OLD WAVE

サイケおやじの生活と音楽

フランス風ハードバップ

2007-08-23 15:00:41 | Weblog

やれやれ、今日からまた、家族や親戚がやってきて……。

それはそれで楽しいんですが、独り暮らしの我侭に馴れきった私としては、いや、多くは語りません。

まあ、今日は感謝知らずの私ということで、ご容赦下さい。そこで――

Modern Jazz au Club St.Germain / Bobby Jaspar (Barclay / Universal)
  

ボビー・ジャスパーはベルギー生まれの白人テナーサックス奏者で、フランスで活動した後に渡米、その直後から J.J.ジョンソン(tb) のバンドに雇われたほどの実力者です。

本場アメリカでのレコーディングでは、その J.J.ジョンソンのアルバムやウイントン・ケリー(p) の人気盤「ケリー・ブルー(Riverside)」があまりにも有名ですね。

さて、このアルバムはフランス時代のリーダー盤で、オリジナルは見たこともありませんが、同じ内容のアルバムがアメリカでも「Bobby Jasper And His Allstars (EmArcy)」として発売されているほど、素晴らしい演奏が聞かれます。

私もそれを持っているんですが、実は盤質が悪くて……。

と嘆いていたところ、数年前にユニバーサルがスタートさせた「Jazz in Paris」という再発シリーズでCD化されるという嬉しい出来事がありました。もちろん即ゲットして聴いてみると、これがリマスターも素晴らしい♪

録音は1955年12月27&29日、メンバーはボビー・ジャスパー(ts,fl) 以下、Rene Urtreger(p)、Sacha Destel(g)、Benoit Quersin(b)、jean-Louis Viale(ds) という実力派が揃っています――

01 Bag's Groove
 ミトル・ジャクソンが書いた、今やモダンジャズの定番演目になっているブルースで、ここでは、リズム隊が阿吽の呼吸で作りだしたイントロから素晴らしい演奏が楽しめます。
 テーマ部分のアンニュイな雰囲気は、如何にもパリという感じ♪ そしてアドリブ先発の Sacha Destel が、なかなか粋なギターを披露すれば、ボビー・ジャスパーはスタン・ゲッツ~ズート・シムズ系のスカスカな音色と流麗なフレーズで、思わせぶりなアドリブを演じます。

**練習問題:** 提示文のうち、「Modern Jazz au」から「私もそれを持っているんですが、実は盤質が悪くて……。」までの部分を、両端の語句も含めてそのとおりに書き写してください。

**データ抜粋:**
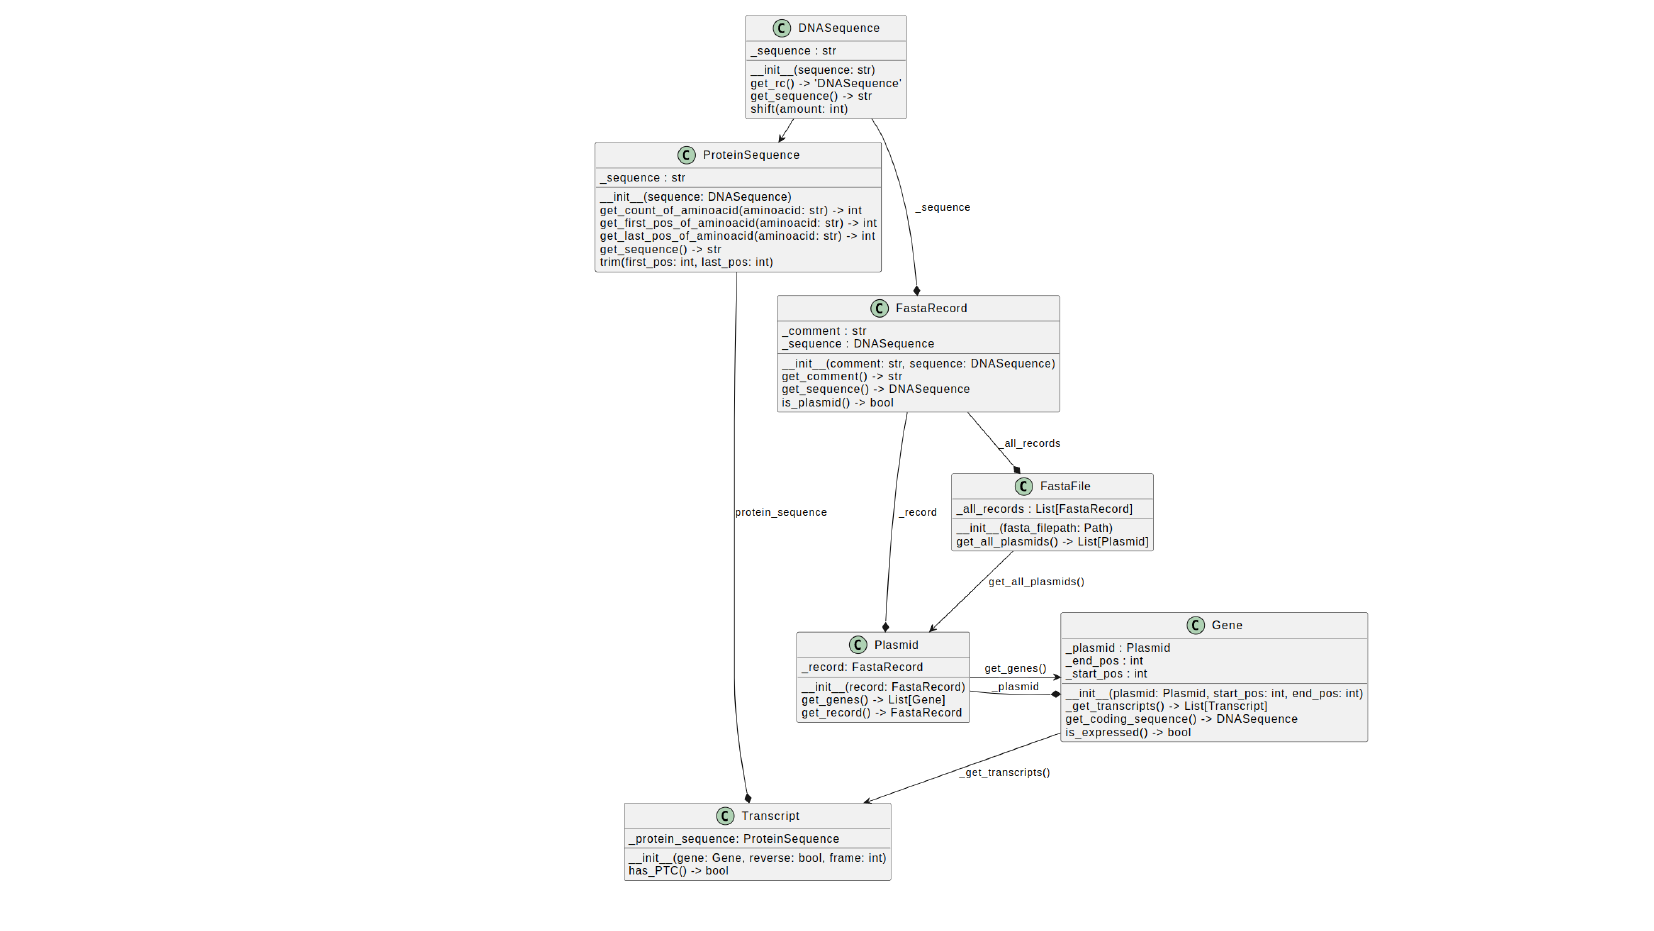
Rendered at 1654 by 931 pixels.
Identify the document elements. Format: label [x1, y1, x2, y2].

**練習問題の解答:**
Modern Jazz au Club St.Germain / Bobby Jaspar (Barclay / Universal)
  

ボビー・ジャスパーはベルギー生まれの白人テナーサックス奏者で、フランスで活動した後に渡米、その直後から J.J.ジョンソン(tb) のバンドに雇われたほどの実力者です。

本場アメリカでのレコーディングでは、その J.J.ジョンソンのアルバムやウイントン・ケリー(p) の人気盤「ケリー・ブルー(Riverside)」があまりにも有名ですね。

さて、このアルバムはフランス時代のリーダー盤で、オリジナルは見たこともありませんが、同じ内容のアルバムがアメリカでも「Bobby Jasper And His Allstars (EmArcy)」として発売されているほど、素晴らしい演奏が聞かれます。

私もそれを持っているんですが、実は盤質が悪くて……。